Scan the entries line by line and return those with "ended".

****

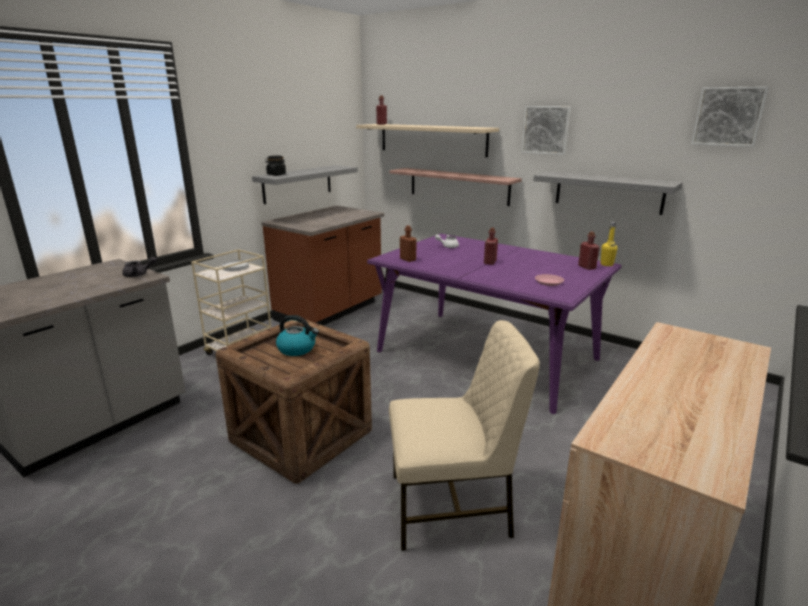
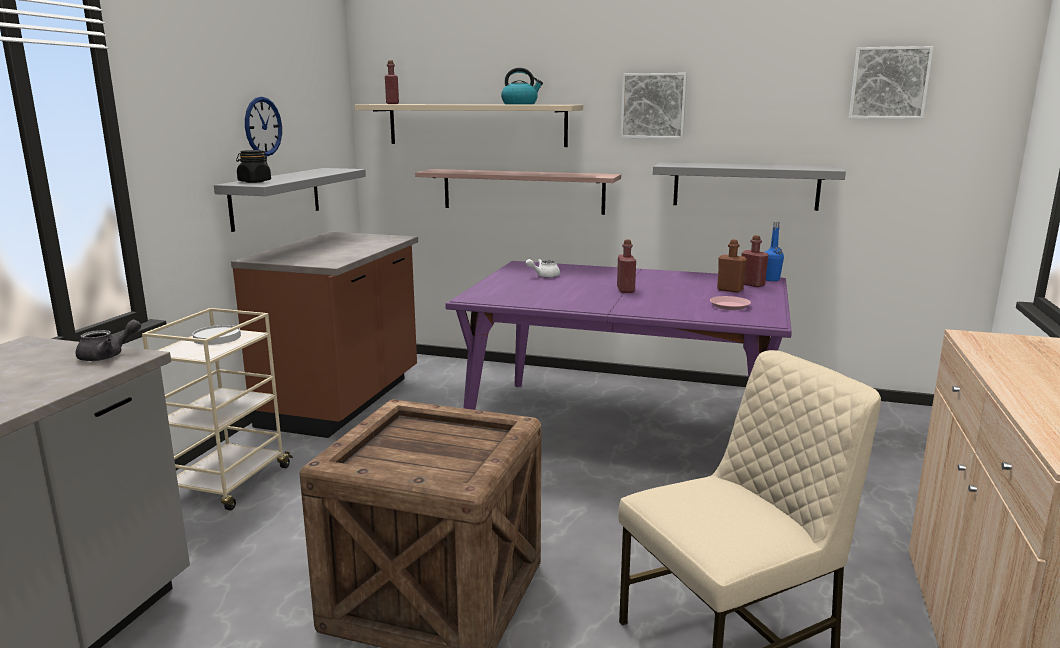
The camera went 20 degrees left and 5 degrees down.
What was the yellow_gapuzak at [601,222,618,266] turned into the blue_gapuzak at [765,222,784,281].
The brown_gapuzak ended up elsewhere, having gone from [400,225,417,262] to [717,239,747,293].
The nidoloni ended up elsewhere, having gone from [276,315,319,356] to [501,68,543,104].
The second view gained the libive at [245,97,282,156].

****

Reply to the task
The brown_gapuzak ended up elsewhere, having gone from [400,225,417,262] to [717,239,747,293].
The nidoloni ended up elsewhere, having gone from [276,315,319,356] to [501,68,543,104].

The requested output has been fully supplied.